For long recordings:

```python
response = client.speech_to_text.transcribe_batch(
    file=open("long_recording.mp3",
"rb"),
    model="saarika:v2.5",
    language_code="hi-IN"
)
```

### WebSocket Streaming (Real-time)

For live transcription. Audio must be sent as **base64-encoded strings**.

```python
import asyncio
import base64
from sarvamai import AsyncSarvamAI

async def stream_audio():
    client = AsyncSarvamAI()

    async with client.speech_to_text_streaming.connect(
        language_code="hi-IN",
        model="saarika:v2.5",
        high_vad_sensitivity=True
    ) as ws:
        # Read and encode audio to base64
        with open("audio.wav",
"rb") as f:
            audio_base64 = base64.b64encode(f.read()).decode("utf-8")

        # Send base64 encoded audio
        await ws.transcribe(
            audio=audio_base64,
            encoding="audio/wav",
            sample_rate=16000
        )

        # Receive transcription
        response = await ws.recv()
        print(response)

asyncio.run(stream_audio())
```

**WebSocket supported formats:** `wav`, `pcm_s16le`, `pcm_l16`, `pcm_raw` only.
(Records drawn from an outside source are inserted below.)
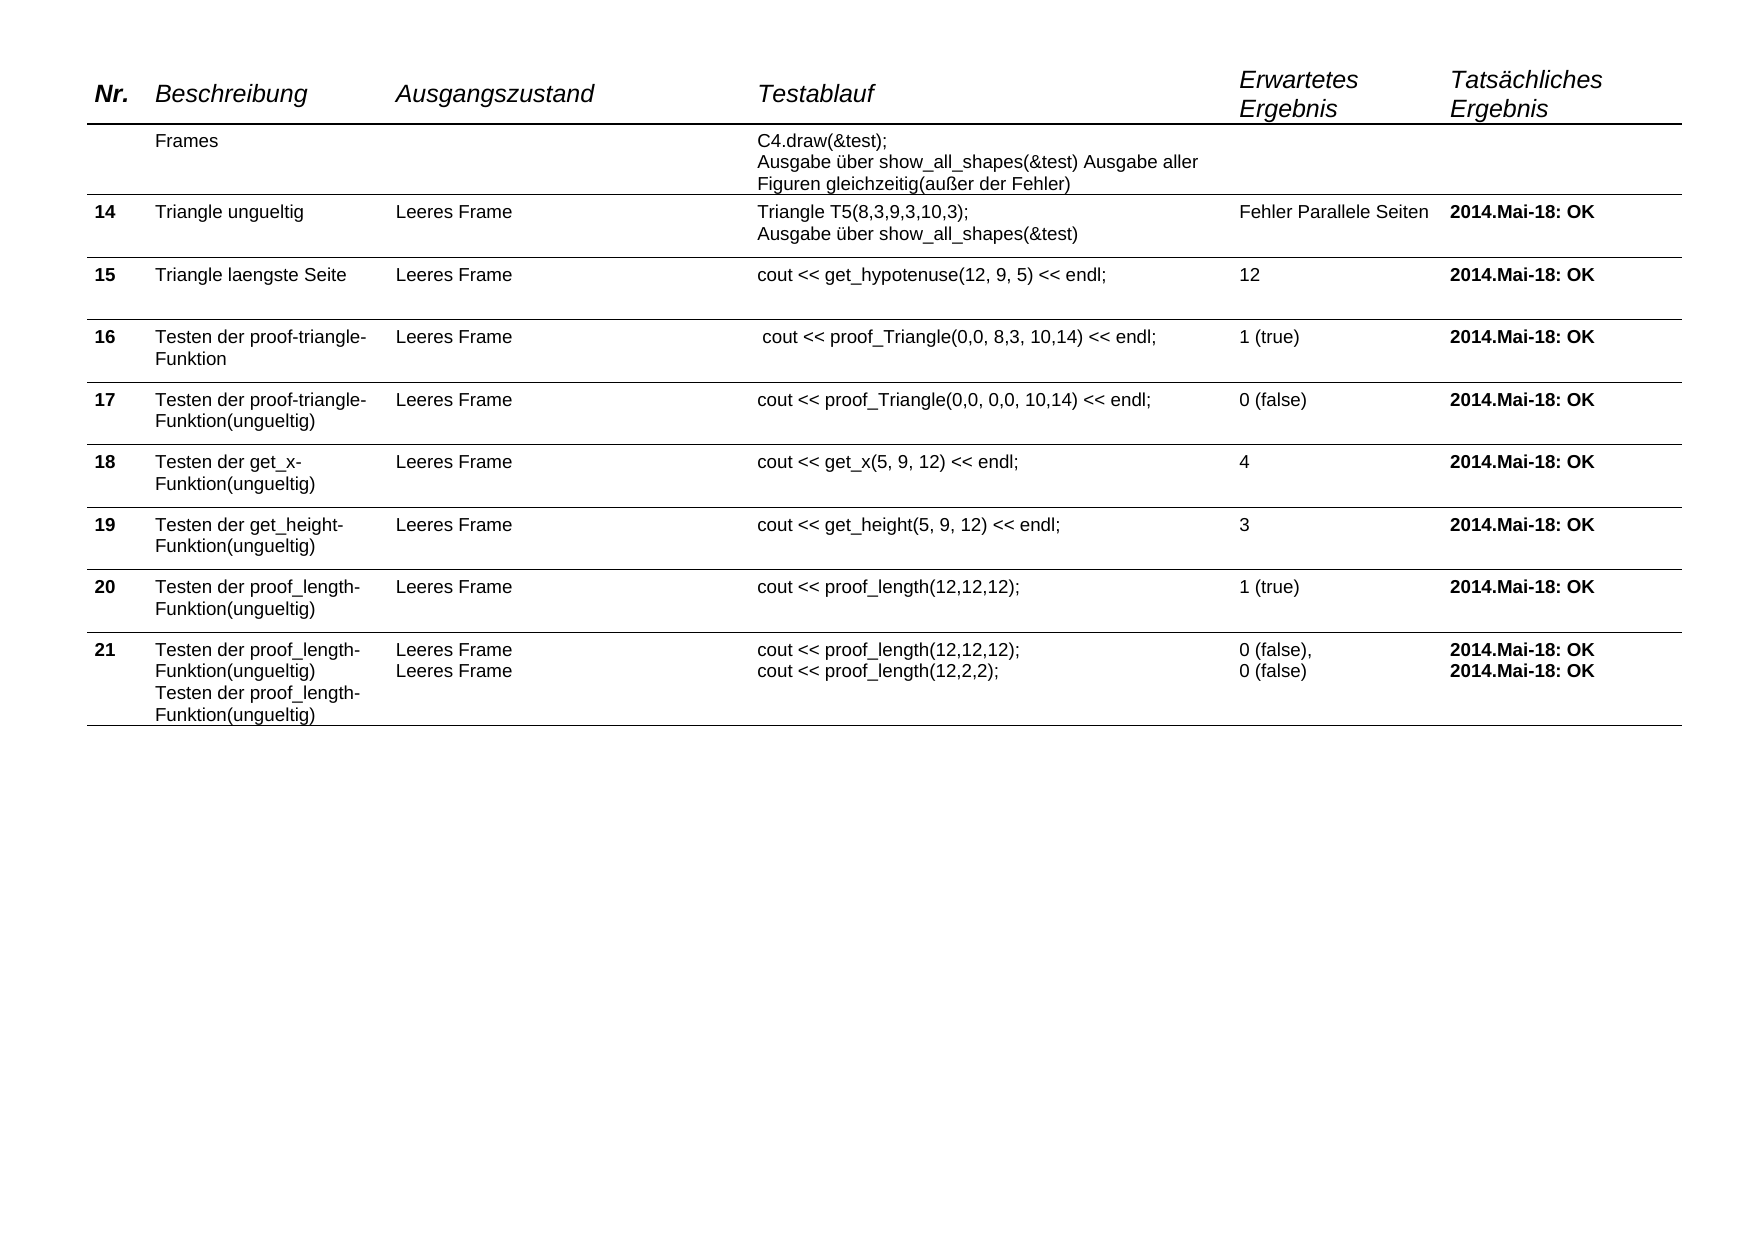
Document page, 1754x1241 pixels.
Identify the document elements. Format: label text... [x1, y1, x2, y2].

table_cell 15 [87, 258, 147, 319]
table_header Ausgangszustand [388, 59, 750, 122]
table_cell Triangle ungueltig [148, 195, 388, 257]
table_cell 4 [1232, 445, 1443, 507]
table_cell 2014.Mai-18: OK [1443, 320, 1682, 382]
table_cell Leeres Frame [388, 195, 750, 257]
table_cell cout << proof_Triangle(0,0, 0,0, 10,14) << endl; [750, 383, 1232, 444]
table_cell Testen der proof-triangle-Funktion(ungueltig) [148, 383, 388, 444]
table_cell 21 [87, 633, 147, 725]
table_cell Leeres Frame Leeres Frame [388, 633, 750, 725]
table_cell Testen der proof-triangle-Funktion [148, 320, 388, 382]
table_cell cout << proof_length(12,12,12); cout << proof_length(12,2,2); [750, 633, 1232, 725]
table_cell [388, 125, 750, 194]
table_cell 18 [87, 445, 147, 507]
table_cell 2014.Mai-18: OK [1443, 570, 1682, 632]
table_header Erwartetes Ergebnis [1232, 59, 1443, 122]
table_cell Leeres Frame [388, 508, 750, 569]
table_cell cout << proof_length(12,12,12); [750, 570, 1232, 632]
table_cell [1443, 125, 1682, 194]
table_cell cout << proof_Triangle(0,0, 8,3, 10,14) << endl; [750, 320, 1232, 382]
table_cell 16 [87, 320, 147, 382]
table_cell 2014.Mai-18: OK [1443, 508, 1682, 569]
table_cell Testen der get_height-Funktion(ungueltig) [148, 508, 388, 569]
table_cell 2014.Mai-18: OK [1443, 195, 1682, 257]
table_cell 0 (false), 0 (false) [1232, 633, 1443, 725]
table_cell Testen der get_x-Funktion(ungueltig) [148, 445, 388, 507]
table_cell 14 [87, 195, 147, 257]
table_cell 2014.Mai-18: OK [1443, 258, 1682, 319]
table_header Testablauf [750, 59, 1232, 122]
table_cell Triangle laengste Seite [148, 258, 388, 319]
table_header Beschreibung [148, 59, 388, 122]
table_cell Frames [148, 125, 388, 194]
table_cell cout << get_hypotenuse(12, 9, 5) << endl; [750, 258, 1232, 319]
table_cell Testen der proof_length-Funktion(ungueltig) [148, 570, 388, 632]
table_cell 19 [87, 508, 147, 569]
table_cell [87, 125, 147, 194]
table_cell [1232, 125, 1443, 194]
table_cell 1 (true) [1232, 320, 1443, 382]
table_cell Fehler Parallele Seiten [1232, 195, 1443, 257]
table_cell 0 (false) [1232, 383, 1443, 444]
table_cell C4.draw(&test); Ausgabe über show_all_shapes(&test) Ausgabe aller Figuren gleichzeitig(außer der Fehler) [750, 125, 1232, 194]
table_cell Leeres Frame [388, 258, 750, 319]
table_cell Testen der proof_length-Funktion(ungueltig) Testen der proof_length-Funktion(ungueltig) [148, 633, 388, 725]
table_cell 1 (true) [1232, 570, 1443, 632]
table_cell 3 [1232, 508, 1443, 569]
table_cell 2014.Mai-18: OK [1443, 445, 1682, 507]
table_header Nr. [87, 59, 147, 122]
table_header Tatsächliches Ergebnis [1443, 59, 1682, 122]
table_cell 12 [1232, 258, 1443, 319]
table_cell 2014.Mai-18: OK 2014.Mai-18: OK [1443, 633, 1682, 725]
table_cell Leeres Frame [388, 570, 750, 632]
table_cell 20 [87, 570, 147, 632]
table_cell 17 [87, 383, 147, 444]
table_cell Leeres Frame [388, 383, 750, 444]
table_cell Triangle T5(8,3,9,3,10,3); Ausgabe über show_all_shapes(&test) [750, 195, 1232, 257]
table_cell cout << get_x(5, 9, 12) << endl; [750, 445, 1232, 507]
table_cell cout << get_height(5, 9, 12) << endl; [750, 508, 1232, 569]
table_cell Leeres Frame [388, 445, 750, 507]
table_cell Leeres Frame [388, 320, 750, 382]
table_cell 2014.Mai-18: OK [1443, 383, 1682, 444]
MP3/AAC/OGG not supported for streaming.

## JavaScript

```javascript
import { SarvamAI
} from "sarvamai";
import fs from "fs";

const client = new SarvamAI();

const response = await client.speechToText.transcribe({
  file: fs.createReadStream("audio.wav"),
  model: "saarika:v2.5",
  languageCode: "hi-IN",
  withTimestamps: true
});

console.log(response.transcript);
```

## cURL

```bash
curl -X POST "https://api.sarvam.ai/speech-to-text" \
  -H "api-subscription-key: $SARVAM_API_KEY" \
  -F "file=@audio.wav" \
  -F "model=saarika:v2.5" \
  -F "language_code=hi-IN"
```

## Parameters

| Parameter | Type | Required | Description |
|-----------|------|----------|-------------|
| `file` | File | Yes | Audio file (wav, mp3, flac, ogg, webm) |
| `model` | string | Yes | `saarika:v2.5` or `saarika:v2` |
| `language_code` | string | Yes | BCP-47 code or `auto` |
| `with_timestamps` | bool | No | Return word timestamps |
| `with_diarisation` | bool | No | Enable speaker identification |

## Response

```json
{
    "request_id": "abc123",
    "transcript": "नमस्ते, आप कैसे हैं?",
    "language_code": "hi-IN",
    "words": [
        {
            "word": "नमस्ते",
            "start": 0.0,
            "end": 0.5
        },
        {
            "word": "आप",
            "start": 0.6,
            "end": 0.8
        }
    ],
    "speaker_segments": [
        {
            "speaker": "SPEAKER_00",
            "start": 0.0,
            "end": 2.5
        }
    ]
}
```

See [references/streaming.md
](references/streaming.md) for detailed WebSocket documentation.